"Native New Yorker (Rap Edition)©"
Lyrics by M. S. McKenzie | Performed by American Storyteller Music, Protected by Copyright

~ Associated State Links ~
Original Song Lyrics: Written by M. S. McKenzie, All Rights Reserved
"Native New Yorker"
[Intro]
Taxi horns sync up with a kick and a clap
Neon rain on the windshield, the city's on tap
Boom-bap roots with a cool six-string spark,
808 heartbeat under city lights after dark.
Skyscraper choirs hum a wordless tome
I’m tuned in to this town; it’s my metronome.
[Verse 1]
Step off the A at 42nd, Times Square's ablaze
Pretzel steam and street drums set the phrase
Then a bodega bell rings and it's like a hi-hat kick
Dayglo Keds find the crosswalk:left, right:click
West 4th courts a-pop-in with backboard thunders
Billboards blink their hooks, a million little blunders
Downtown, Yellow taxis riff like a rock guitar bend
I ride the downbeat, this city’s more than just a trend
[Chorus]
New York, you got me running on your heart's beat
From the Bronx down to SoHo, you keep me on my feet
Central Park's misty breath to Brooklyn Bridge blue
Every thought I have and verse I write is all about you
From the Apollo Theatre down to High Line, such release
You are my hip-hop soul; you are my R&B peace
You are my pop-light sparkle and my rock-edge truth...
New York, you’re more than just the rhythm of my youth
[Verse 2]
A new dawn filters through the trees of Central Park
Skaters on the pathways and dogs on chains that bark
There's a sax on Malcolm X Boulevard; is that a sign?
There's history in the making with a groove so fine
In Queens there are museums in Flushing Meadows
And Jackson Heights plates are where the spices flow
There's rhythm in Chinatown as lanterns sway in time
I’m tasting every measure while the church bells chime
[Verse 3]
Over the Brooklyn Bridge giant cables hum low
Trendy DUMBO's got the best view down below
Williamsburg is pretty hip but the vinyl’s kinda slow
And all the Indie kids nod while the bassline grows
Out on Coney Island there's a chorus of laughs
The cyclone carves a tempo in wooden-stave graphs
And street-art:or graffiti:competes with the chrome
These corners are the beating heart of the City…
...a place I proudly call home
[Chorus]
New York, you got me running on your heart's beat
From the Bronx down to SoHo, you keep me on my feet
Central Park's misty breath to Brooklyn Bridge blue hue
Every thought I have and verse I write is all about you
From the Apollo down to High Line, the City never sleeps
You are my heart and soul but sometimes you play for keeps
New York, you’re more than just the rhythm of my youth
You are my pop-light sparkle and my rock-edge truth...
[Outro]
I take a last slice of midnight as Broadway sighs
Then look back as a city winks with millions of eyes
The L-train hums a tune where the river holds the moon
And the Big Apple says, “Good night, see ya real soon.”

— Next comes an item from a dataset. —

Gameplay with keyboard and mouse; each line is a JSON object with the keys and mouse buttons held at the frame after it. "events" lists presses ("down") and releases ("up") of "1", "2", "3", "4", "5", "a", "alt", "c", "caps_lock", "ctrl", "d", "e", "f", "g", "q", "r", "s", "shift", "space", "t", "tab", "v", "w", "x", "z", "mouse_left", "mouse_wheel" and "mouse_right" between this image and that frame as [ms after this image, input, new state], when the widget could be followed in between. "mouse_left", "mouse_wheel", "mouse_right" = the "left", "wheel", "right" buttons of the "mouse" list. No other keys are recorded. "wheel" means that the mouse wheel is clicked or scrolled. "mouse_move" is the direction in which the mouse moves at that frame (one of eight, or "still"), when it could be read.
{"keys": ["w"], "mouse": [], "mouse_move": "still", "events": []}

[Instrumental Outro to fade]
[End]
Song Description
Song description (website-ready):
This track is a full-sensory sprint through New York City: built on boom-bap roots, driven by an 808 heartbeat, and lit up with a slick six-string edge. It opens with taxi horns locking into the groove as neon rain smears across the windshield, turning the whole city into a living metronome. From there, the verses move like a late-night transfer: stepping off the A at 42nd into Times Square’s blaze, catching bodega bells that snap like hi-hats, hearing West 4th’s backboards crack like percussion, and riding downtown where yellow cabs bend through traffic like rock-guitar riffs.
The chorus is a love letter and a mission statement: New York as both muse and momentum. It runs from the Bronx down to SoHo, breathes Central Park’s mist, crosses Brooklyn Bridge blue, and finds release from the Apollo Theatre to the High Line: where hip-hop backbone, R&B calm, pop sparkle, and rock truth all fuse into one skyline-shaped hook.
As the song widens out, it catches the city’s morning and its world-in-one-borough flavor: a sax line on Malcolm X Boulevard, museums and open-air energy in Flushing Meadows, spices and street life in Jackson Heights, lantern-lit rhythm in Chinatown. Then it lands in Brooklyn: DUMBO views, Williamsburg vinyl, indie kids nodding to the bassline, and Coney Island laughter riding the Cyclone’s wooden tempo: before the outro slows into a midnight slice, a Broadway sigh, and the L train humming under a moonlit river. New York doesn’t just set the beat here: it is the beat, and the narrator can’t help but come back for more.